According to the company, these security updates address critical remote code execution (RCE), static default credential and authentication bypass bugs, which could enable hackers to take full control of the target device.
Five bugs addressed in the latest update received CVSS severity score of 9.8, making them critical vulnerabilities. They are:
- CVE-2020-3144 - Authentication bypass flaw in RV110W, RV130, RV130W, and RV215W routers
- CVE-2020-3330- Static default credential bug in Cisco's Small Business RV110W Wireless-N VPN Firewall
- CVE-2020-3331 - Arbitrary code execution flaw in RV110W and RV215W Series routers
- CVE-2020-3323 - Remote command execution bug in Cisco's Small Business RV110W, RV130, RV130W, and RV215W Routers Management Interface
- CVE-2020-3140 - Privilege escalation bug in the Cisco Prime Licence Manager
These critical bugs can be remotely exploited by unauthenticated attackers without requiring any user interaction, Cisco said. There are no workarounds available to address the bugs.
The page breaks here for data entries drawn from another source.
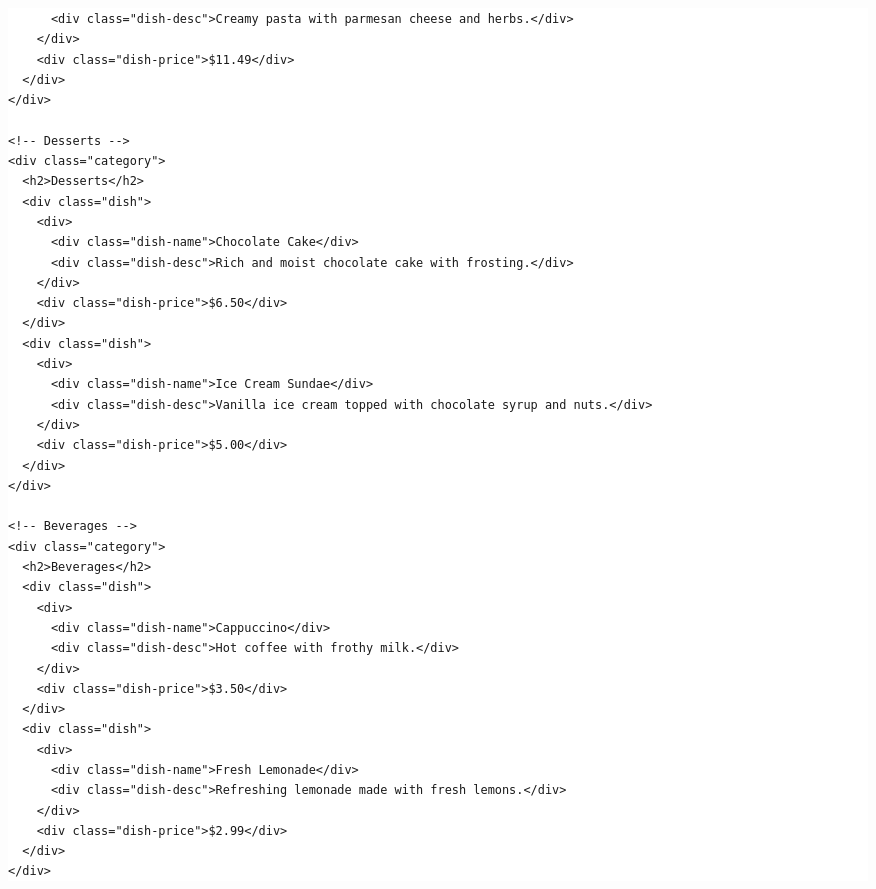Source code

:          <div class="dish-desc">Creamy pasta with parmesan cheese and herbs.</div>
        </div>
        <div class="dish-price">$11.49</div>
      </div>
    </div>

    <!-- Desserts -->
    <div class="category">
      <h2>Desserts</h2>
      <div class="dish">
        <div>
          <div class="dish-name">Chocolate Cake</div>
          <div class="dish-desc">Rich and moist chocolate cake with frosting.</div>
        </div>
        <div class="dish-price">$6.50</div>
      </div>
      <div class="dish">
        <div>
          <div class="dish-name">Ice Cream Sundae</div>
          <div class="dish-desc">Vanilla ice cream topped with chocolate syrup and nuts.</div>
        </div>
        <div class="dish-price">$5.00</div>
      </div>
    </div>

    <!-- Beverages -->
    <div class="category">
      <h2>Beverages</h2>
      <div class="dish">
        <div>
          <div class="dish-name">Cappuccino</div>
          <div class="dish-desc">Hot coffee with frothy milk.</div>
        </div>
        <div class="dish-price">$3.50</div>
      </div>
      <div class="dish">
        <div>
          <div class="dish-name">Fresh Lemonade</div>
          <div class="dish-desc">Refreshing lemonade made with fresh lemons.</div>
        </div>
        <div class="dish-price">$2.99</div>
      </div>
    </div>
  </div>
</body>
</html>
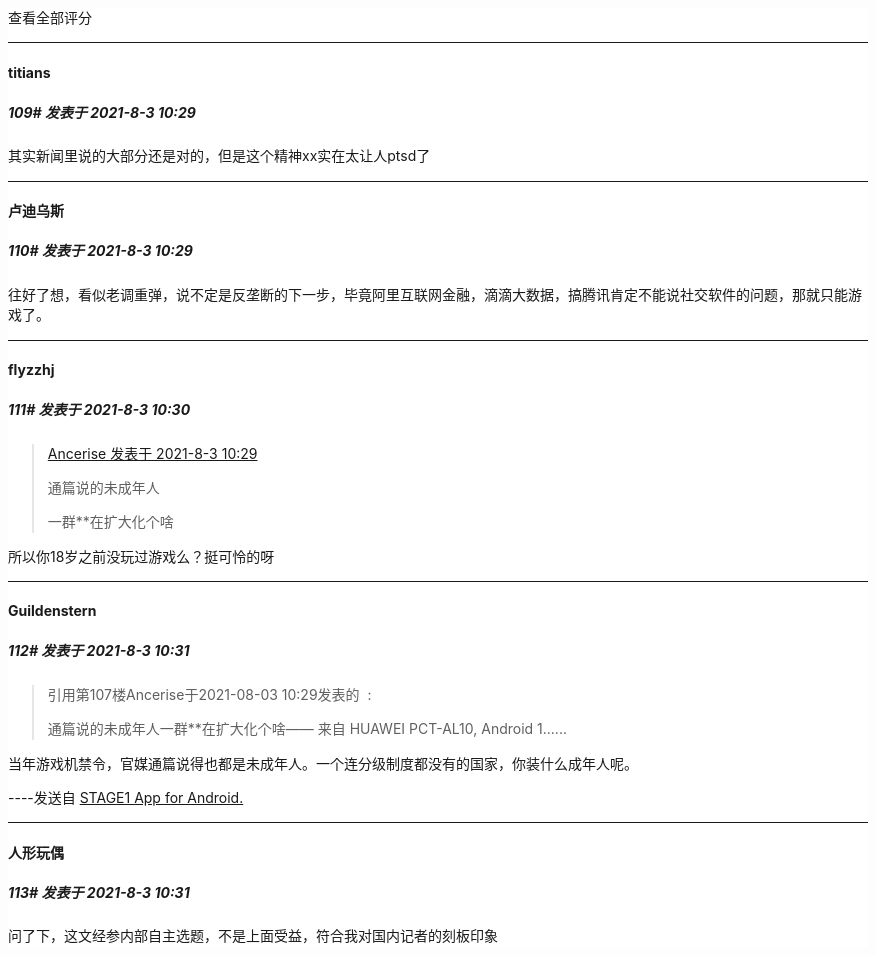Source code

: 
查看全部评分


*****

####  titians  
##### 109#       发表于 2021-8-3 10:29


其实新闻里说的大部分还是对的，但是这个精神xx实在太让人ptsd了


*****

####  卢迪乌斯  
##### 110#       发表于 2021-8-3 10:29


往好了想，看似老调重弹，说不定是反垄断的下一步，毕竟阿里互联网金融，滴滴大数据，搞腾讯肯定不能说社交软件的问题，那就只能游戏了。


*****

####  flyzzhj  
##### 111#       发表于 2021-8-3 10:30


<blockquote><a href="httphttps://bbs.saraba1st.com/2b/forum.php?mod=redirect&amp;goto=findpost&amp;pid=52217819&amp;ptid=2018845" target="_blank">Ancerise 发表于 2021-8-3 10:29</a>

通篇说的未成年人

一群**在扩大化个啥</blockquote>
所以你18岁之前没玩过游戏么？挺可怜的呀


*****

####  Guildenstern  
##### 112#       发表于 2021-8-3 10:31


<blockquote>引用第107楼Ancerise于2021-08-03 10:29发表的  :

通篇说的未成年人一群**在扩大化个啥—— 来自 HUAWEI PCT-AL10, Android 1......</blockquote>
当年游戏机禁令，官媒通篇说得也都是未成年人。一个连分级制度都没有的国家，你装什么成年人呢。


----发送自 [STAGE1 App for Android.](http://stage1.5j4m.com/?1.37)


*****

####  人形玩偶  
##### 113#       发表于 2021-8-3 10:31


问了下，这文经参内部自主选题，不是上面受益，符合我对国内记者的刻板印象

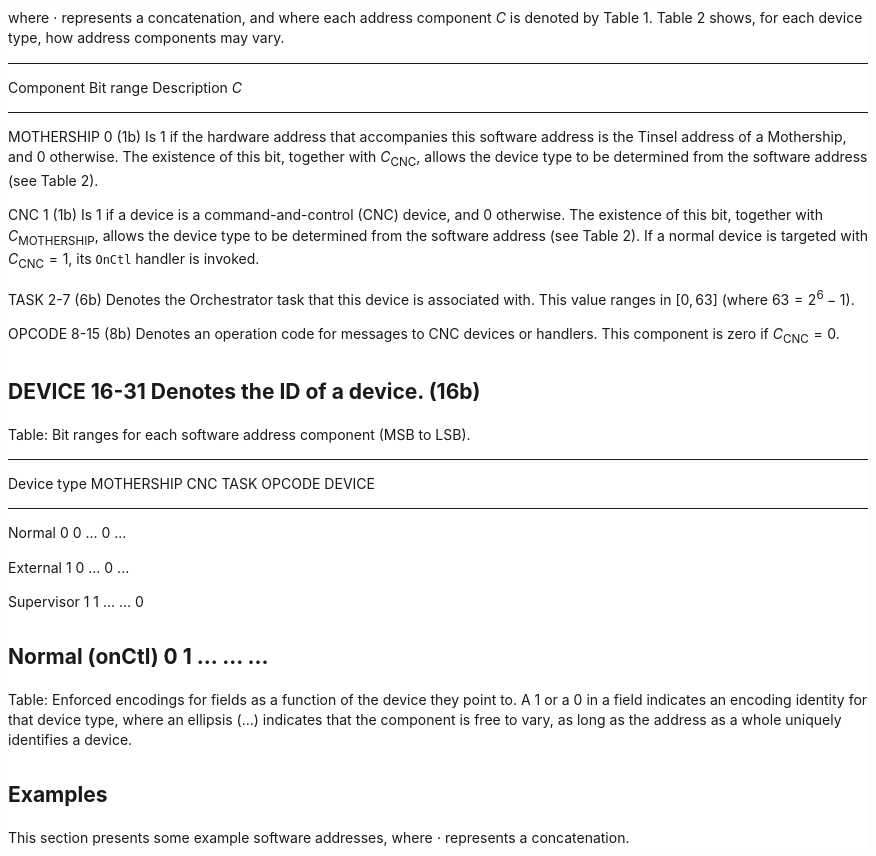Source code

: where $\cdot$ represents a concatenation, and where each address component $C$
is denoted by Table 1. Table 2 shows, for each device type, how address
components may vary.

-------------------------------------------------------------------------------
Component  Bit range Description
$C$
---------- --------- ----------------------------------------------------------
MOTHERSHIP 0 (1b)    Is 1 if the hardware address that accompanies this
                     software address is the Tinsel address of a Mothership,
                     and 0 otherwise. The existence of this bit, together with
                     $C_{\mathrm{CNC}}$, allows the device type to be
                     determined from the software address (see Table 2).

CNC        1 (1b)    Is 1 if a device is a command-and-control (CNC) device,
                     and 0 otherwise. The existence of this bit, together with
                     $C_{\mathrm{MOTHERSHIP}}$, allows the device type to be
                     determined from the software address (see Table 2). If a
                     normal device is targeted with $C_{\mathrm{CNC}}=1$, its
                     `OnCtl` handler is invoked.

TASK       2-7 (6b)  Denotes the Orchestrator task that this device is
                     associated with. This value ranges in $[0,63]$ (where
                     $63=2^6-1$).

OPCODE     8-15 (8b) Denotes an operation code for messages to CNC devices or
                     handlers. This component is zero if $C_{\mathrm{CNC}}=0$.

DEVICE     16-31     Denotes the ID of a device.
           (16b)
-------------------------------------------------------------------------------

Table: Bit ranges for each software address component (MSB to LSB).

------------------------------------------------
Device type    MOTHERSHIP CNC TASK OPCODE DEVICE
-------------- ---------- --- ---- ------ ------
Normal         0          0   ...  0      ...

External       1          0   ...  0      ...

Supervisor     1          1   ...  ...    0

Normal (onCtl) 0          1   ...  ...    ...
------------------------------------------------

Table: Enforced encodings for fields as a function of the device they point
to. A 1 or a 0 in a field indicates an encoding identity for that device type,
where an ellipsis (...) indicates that the component is free to vary, as long
as the address as a whole uniquely identifies a device.

## Examples

This section presents some example software addresses, where $\cdot$ represents
a concatenation.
Cisco says it found no evidence to suggest that hackers are currently exploiting the vulnerabilities for malicious purpose.
The company credited external security researchers Sanghyuk Lee, Jeongun Baek and Gyengtak Kim of GeekPwn, Adam Engle and Quentin Kaiser of AdventHealth and Larryxi of XDSEC for reporting the bugs.
Cisco's latest security updates to address critical vulnerabilities in its products have been released after Finnish cybersecurity firm F-Secure published a report detailing its investigation into a pair of fake Cisco network switches.
F-Secure's its probe into two counterfeit versions of Cisco Catalyst 2960-X series switches revealed that the fakes are physically and operationally very similar to authentic Cisco switches but have been designed to bypass processes used to authenticate system components.
"The counterfeiters' motives were likely limited to making money by selling the components," said Dmitry Janushkevich, a senior consultant with F-Secure Consulting's Hardware Security team.
The report concludes that the individuals behind the fakes either had access to Cisco's proprietary engineering documentation or they have invested heavily in replicating the original design.